I.1.3. Agents environnementaux

Sous la diversité de ses formes culturelles, le cadre physique de la demeure [maison] représente le premier lieu de socialisation. Il ne constitue pas uniquement un «régulateur des rapports sociaux» (Eleb-Vidal, 1989, p. 6) mais également un espace environnemental physique, propice à «l'ancrage spatial de l'identité», et à «la représentation symbolique de l'image du corps» (Castellan, 1980, p. 14 ).

Cet espace habité règle les rapports entre le couple parental, les enfants et les parents, les enfants eux - mêmes et entre la famille et le monde extérieur. Ainsi la maison est non seulement le lieu où s'opèrent les premiers apprentissages, mais aussi l'endroit où se manifestent les premières interactions sociales et environnementales. A partir de la maison s'effectue l'ouverture sur l'environnement physique immédiat et lointain. Le rapport aux objets, aux animaux et aux plantes, l'usage des éléments naturels et l'exploitation des ressources physiques locales contribuent à la socialisation de l'enfant. Dans ce cadre, les animaux représentent les meilleurs objets pouvant offrir à l'individu une image de lui-même : les enfants s'approprient les animaux rembourrés, en jouent les rôles et apprennent - à travers ce lien - à les maîtriser et à distinguer le «nous» des «autres». L'importance de l'animal dans les jeux d'identification est illustré par les équipes sportives et les associations de scoutisme qui utilisent des emblèmes d'animaux comme symboles de valeurs et d'identité. L'exploitation des ressources environnementales locales dans les jeux enfantins est significative à ce propos. Ainsi par exemple, étant des passionnés de glissade, les enfants du monde entier, la pratiquent en tirant profit des ressources naturelles locales : les enfants de l'Afrique de l'Est se servent des épluchures de bananes; ceux de Chaga en Tanzanie utilisent le fruit de l'arbre Kigelia; les enfants des Esquimaux usent de leurs fourrures pour glisser (Tuan, 1978, pp.21-22) et les enfants de certains villages libanais employaient jadis des cuvettes en cuivre dans lesquelles ils s'installaient et se laissaient glisser.

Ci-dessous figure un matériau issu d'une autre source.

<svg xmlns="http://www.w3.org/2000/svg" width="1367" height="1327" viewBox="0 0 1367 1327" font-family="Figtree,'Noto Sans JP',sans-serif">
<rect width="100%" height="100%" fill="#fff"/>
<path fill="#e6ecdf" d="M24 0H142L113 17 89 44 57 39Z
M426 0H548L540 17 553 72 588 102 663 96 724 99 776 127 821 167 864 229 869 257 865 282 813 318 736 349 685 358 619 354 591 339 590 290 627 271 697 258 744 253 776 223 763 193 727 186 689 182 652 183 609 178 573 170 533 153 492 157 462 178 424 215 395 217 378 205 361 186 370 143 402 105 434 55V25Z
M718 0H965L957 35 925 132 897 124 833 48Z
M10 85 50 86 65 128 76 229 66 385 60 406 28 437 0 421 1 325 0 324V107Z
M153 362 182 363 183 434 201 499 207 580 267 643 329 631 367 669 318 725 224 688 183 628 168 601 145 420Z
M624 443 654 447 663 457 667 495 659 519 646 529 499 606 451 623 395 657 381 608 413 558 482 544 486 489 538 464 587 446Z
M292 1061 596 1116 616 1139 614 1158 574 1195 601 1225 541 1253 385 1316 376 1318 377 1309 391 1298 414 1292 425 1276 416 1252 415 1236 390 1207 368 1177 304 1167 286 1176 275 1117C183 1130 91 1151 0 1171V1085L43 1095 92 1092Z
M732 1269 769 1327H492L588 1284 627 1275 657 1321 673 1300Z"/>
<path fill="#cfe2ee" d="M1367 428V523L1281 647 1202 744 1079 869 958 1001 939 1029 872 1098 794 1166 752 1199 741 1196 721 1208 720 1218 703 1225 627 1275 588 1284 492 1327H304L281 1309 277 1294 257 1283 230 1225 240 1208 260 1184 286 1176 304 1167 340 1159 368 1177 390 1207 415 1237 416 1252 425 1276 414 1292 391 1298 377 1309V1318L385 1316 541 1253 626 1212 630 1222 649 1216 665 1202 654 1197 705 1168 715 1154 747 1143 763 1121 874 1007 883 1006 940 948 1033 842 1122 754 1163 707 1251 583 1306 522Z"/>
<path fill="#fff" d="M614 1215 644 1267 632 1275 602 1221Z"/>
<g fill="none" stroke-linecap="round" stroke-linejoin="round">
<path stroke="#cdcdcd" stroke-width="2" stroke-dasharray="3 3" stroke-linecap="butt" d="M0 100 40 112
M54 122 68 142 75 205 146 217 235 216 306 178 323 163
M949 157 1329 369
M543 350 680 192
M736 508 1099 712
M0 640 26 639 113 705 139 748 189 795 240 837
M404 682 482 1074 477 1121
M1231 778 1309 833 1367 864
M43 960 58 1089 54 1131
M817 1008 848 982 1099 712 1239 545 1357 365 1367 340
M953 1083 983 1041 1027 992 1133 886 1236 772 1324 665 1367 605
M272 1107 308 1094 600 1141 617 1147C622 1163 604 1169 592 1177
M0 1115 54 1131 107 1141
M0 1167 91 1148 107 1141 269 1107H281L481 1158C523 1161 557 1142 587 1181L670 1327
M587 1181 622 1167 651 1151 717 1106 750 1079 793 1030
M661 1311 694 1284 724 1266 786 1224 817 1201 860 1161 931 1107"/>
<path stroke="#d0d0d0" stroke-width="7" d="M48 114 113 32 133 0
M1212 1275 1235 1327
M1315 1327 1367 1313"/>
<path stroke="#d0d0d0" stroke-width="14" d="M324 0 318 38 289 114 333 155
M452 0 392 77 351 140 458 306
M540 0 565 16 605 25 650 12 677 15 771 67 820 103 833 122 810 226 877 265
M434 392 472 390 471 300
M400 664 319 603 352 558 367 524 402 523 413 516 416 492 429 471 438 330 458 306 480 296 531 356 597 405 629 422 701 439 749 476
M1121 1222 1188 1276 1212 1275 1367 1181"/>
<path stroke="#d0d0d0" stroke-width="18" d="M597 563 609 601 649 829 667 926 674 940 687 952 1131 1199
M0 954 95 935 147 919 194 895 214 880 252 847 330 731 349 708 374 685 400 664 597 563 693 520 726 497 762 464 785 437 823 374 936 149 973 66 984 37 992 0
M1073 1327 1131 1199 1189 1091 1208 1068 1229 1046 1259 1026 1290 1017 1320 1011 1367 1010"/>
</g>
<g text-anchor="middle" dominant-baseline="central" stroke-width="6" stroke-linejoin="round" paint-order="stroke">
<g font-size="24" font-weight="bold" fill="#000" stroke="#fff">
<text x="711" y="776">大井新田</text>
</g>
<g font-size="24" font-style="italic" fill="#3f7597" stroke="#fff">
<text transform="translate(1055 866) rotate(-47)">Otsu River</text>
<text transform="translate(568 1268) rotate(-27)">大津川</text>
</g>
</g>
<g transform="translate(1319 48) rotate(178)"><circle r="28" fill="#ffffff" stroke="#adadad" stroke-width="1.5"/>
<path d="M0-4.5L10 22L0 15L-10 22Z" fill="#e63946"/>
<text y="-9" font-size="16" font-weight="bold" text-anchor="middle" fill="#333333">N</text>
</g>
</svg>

L'aménagement et le design constituent des dispositifs à travers lesquels s'effectue l'intériorisation des normes et des manières d'être. Aussi, la demeure est le lieu où chacun s'installe en occupant une place. La contribution de l'architecte et du décorateur est éminente à cet égard. C'est par son intervention dans la «distribution des pièces, leur position, leurs dimensions, leur dénomination, [que] l'architecte assigne à chacun sa place» (Eleb-Vidal, p. 6). Cette place n'est autre qu'un espace organisé et qui devrait être favorable au développement physique et moral de l'enfant, voire à sa socialisation. Linton (1999) identifie par la place occupée dans un système, le statut de l'individu par rapport au même système.